**WORK TASK**
From the records below, transcribe only the lines running from the one with "10% sur nos" through the one with "Suivez-nous". Keep both of those end lines.

(Dataset excerpts)
⟨
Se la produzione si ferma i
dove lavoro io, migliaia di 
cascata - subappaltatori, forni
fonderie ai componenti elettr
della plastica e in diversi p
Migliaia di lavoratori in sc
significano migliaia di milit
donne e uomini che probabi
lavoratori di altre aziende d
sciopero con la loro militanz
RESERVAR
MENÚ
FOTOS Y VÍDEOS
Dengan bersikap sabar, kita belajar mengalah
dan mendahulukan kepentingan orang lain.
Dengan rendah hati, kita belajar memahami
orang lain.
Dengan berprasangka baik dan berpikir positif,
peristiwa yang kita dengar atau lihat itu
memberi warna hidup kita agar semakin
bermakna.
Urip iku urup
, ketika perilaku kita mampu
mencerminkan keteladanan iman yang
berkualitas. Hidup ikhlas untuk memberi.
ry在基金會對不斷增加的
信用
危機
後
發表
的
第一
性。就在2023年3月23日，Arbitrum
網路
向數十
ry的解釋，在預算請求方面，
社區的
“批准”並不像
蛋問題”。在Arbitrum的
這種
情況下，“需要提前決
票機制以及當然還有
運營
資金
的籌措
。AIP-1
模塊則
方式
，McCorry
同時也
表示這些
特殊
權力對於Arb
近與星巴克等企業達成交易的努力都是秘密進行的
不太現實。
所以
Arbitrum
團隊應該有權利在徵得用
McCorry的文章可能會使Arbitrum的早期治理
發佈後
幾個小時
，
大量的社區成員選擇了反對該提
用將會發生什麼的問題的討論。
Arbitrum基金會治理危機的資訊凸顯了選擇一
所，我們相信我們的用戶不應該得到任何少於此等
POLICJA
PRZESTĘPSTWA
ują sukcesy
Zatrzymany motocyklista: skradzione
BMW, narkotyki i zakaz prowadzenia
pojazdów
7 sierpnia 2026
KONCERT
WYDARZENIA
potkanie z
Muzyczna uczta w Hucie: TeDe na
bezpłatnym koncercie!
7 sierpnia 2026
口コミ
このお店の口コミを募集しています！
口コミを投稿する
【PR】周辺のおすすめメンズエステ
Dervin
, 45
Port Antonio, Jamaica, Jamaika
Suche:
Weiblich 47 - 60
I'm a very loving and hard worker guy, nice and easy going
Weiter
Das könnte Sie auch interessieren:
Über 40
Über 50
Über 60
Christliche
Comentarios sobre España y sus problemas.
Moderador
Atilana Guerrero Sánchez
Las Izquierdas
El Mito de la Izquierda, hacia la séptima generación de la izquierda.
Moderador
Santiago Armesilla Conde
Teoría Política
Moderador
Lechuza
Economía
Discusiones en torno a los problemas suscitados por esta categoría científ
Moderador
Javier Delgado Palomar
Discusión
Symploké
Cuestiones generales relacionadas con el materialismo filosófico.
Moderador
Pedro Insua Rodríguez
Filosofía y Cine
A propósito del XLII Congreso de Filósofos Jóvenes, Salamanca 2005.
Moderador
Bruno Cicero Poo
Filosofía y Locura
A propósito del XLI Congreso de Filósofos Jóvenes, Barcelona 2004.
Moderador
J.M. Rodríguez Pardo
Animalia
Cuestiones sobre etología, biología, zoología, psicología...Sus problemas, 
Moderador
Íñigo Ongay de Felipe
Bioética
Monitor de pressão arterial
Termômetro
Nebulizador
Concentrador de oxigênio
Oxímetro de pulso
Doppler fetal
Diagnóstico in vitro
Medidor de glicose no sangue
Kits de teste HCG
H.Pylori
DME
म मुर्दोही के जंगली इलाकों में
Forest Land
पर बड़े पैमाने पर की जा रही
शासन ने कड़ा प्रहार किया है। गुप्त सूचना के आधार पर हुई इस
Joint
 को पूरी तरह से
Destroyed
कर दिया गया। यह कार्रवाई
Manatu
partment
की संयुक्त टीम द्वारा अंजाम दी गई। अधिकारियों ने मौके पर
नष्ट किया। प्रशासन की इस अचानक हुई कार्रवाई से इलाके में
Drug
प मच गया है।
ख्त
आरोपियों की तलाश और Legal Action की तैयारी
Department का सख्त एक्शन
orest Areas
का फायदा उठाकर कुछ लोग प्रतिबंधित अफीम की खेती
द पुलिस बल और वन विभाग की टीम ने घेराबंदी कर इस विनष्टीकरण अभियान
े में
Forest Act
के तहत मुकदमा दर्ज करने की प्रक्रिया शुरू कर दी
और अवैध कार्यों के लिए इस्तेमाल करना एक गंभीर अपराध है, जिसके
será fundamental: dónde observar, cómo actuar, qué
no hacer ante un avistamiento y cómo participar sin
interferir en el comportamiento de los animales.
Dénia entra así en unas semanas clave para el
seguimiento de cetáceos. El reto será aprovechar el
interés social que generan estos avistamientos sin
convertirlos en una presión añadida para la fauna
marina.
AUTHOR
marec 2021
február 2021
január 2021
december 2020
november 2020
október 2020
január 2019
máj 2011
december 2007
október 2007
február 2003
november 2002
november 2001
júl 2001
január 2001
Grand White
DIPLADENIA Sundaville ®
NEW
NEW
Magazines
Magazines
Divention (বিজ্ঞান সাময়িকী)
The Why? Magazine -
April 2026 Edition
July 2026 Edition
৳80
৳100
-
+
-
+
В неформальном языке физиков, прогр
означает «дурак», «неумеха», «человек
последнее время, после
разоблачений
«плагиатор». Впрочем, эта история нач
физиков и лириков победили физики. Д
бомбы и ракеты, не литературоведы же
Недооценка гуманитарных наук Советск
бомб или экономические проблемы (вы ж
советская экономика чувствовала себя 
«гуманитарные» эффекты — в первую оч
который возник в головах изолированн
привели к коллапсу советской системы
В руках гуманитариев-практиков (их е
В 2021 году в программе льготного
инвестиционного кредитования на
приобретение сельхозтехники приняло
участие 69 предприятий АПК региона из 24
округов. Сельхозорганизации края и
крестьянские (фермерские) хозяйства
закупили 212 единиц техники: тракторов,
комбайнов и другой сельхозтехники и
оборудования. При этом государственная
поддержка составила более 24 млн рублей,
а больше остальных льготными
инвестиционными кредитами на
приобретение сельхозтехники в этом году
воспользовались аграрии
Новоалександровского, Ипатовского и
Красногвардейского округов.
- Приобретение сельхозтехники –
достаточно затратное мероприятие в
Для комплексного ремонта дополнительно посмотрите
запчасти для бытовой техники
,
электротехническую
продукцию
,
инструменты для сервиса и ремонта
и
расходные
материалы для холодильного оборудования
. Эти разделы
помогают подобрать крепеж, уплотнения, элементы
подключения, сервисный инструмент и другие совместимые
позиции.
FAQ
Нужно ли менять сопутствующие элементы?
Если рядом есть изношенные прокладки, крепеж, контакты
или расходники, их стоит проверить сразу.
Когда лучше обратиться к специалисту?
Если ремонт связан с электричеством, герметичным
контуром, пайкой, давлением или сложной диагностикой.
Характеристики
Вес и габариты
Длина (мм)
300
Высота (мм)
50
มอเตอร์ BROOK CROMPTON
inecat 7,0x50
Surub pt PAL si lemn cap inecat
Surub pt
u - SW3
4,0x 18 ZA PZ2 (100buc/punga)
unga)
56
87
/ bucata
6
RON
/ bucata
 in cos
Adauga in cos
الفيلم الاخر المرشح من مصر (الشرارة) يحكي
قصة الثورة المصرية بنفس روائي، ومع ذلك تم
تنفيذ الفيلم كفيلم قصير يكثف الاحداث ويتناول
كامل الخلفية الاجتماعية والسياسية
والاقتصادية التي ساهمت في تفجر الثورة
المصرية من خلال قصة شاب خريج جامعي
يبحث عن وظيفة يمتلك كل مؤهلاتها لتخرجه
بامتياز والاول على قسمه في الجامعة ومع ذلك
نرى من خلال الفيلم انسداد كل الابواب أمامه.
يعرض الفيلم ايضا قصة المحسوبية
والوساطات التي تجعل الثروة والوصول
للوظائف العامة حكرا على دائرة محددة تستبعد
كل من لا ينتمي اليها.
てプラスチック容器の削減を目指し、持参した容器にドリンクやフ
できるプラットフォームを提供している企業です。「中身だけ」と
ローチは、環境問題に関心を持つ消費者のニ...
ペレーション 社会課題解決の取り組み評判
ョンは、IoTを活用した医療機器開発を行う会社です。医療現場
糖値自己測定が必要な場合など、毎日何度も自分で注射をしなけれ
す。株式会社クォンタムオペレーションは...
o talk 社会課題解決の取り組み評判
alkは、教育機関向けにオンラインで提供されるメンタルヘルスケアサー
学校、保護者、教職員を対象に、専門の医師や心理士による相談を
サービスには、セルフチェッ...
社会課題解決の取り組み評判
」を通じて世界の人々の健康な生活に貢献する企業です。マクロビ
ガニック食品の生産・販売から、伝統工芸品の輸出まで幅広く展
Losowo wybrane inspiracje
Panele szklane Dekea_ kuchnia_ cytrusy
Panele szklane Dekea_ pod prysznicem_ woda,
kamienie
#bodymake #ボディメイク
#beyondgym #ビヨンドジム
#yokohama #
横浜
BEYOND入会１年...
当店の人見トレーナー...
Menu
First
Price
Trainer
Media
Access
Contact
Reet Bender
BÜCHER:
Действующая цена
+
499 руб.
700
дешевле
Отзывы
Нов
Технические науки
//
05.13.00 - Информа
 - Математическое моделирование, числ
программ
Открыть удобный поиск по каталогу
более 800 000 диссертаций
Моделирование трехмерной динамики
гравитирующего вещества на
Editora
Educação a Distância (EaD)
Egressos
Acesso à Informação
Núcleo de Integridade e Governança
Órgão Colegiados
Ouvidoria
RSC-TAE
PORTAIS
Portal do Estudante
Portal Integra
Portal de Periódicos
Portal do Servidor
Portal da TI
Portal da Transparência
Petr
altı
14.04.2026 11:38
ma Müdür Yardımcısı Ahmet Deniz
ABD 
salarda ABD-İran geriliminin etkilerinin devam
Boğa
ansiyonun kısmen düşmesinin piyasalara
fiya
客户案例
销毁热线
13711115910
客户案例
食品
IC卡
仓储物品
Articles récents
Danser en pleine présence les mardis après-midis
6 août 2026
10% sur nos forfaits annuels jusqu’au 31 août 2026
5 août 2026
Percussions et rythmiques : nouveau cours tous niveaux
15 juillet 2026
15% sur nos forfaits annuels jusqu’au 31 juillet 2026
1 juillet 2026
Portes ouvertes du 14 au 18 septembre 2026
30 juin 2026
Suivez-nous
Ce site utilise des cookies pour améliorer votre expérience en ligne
⟩
**WRITTEN RESPONSE**
10% sur nos forfaits annuels jusqu’au 31 août 2026
5 août 2026
Percussions et rythmiques : nouveau cours tous niveaux
15 juillet 2026
15% sur nos forfaits annuels jusqu’au 31 juillet 2026
1 juillet 2026
Portes ouvertes du 14 au 18 septembre 2026
30 juin 2026
Suivez-nous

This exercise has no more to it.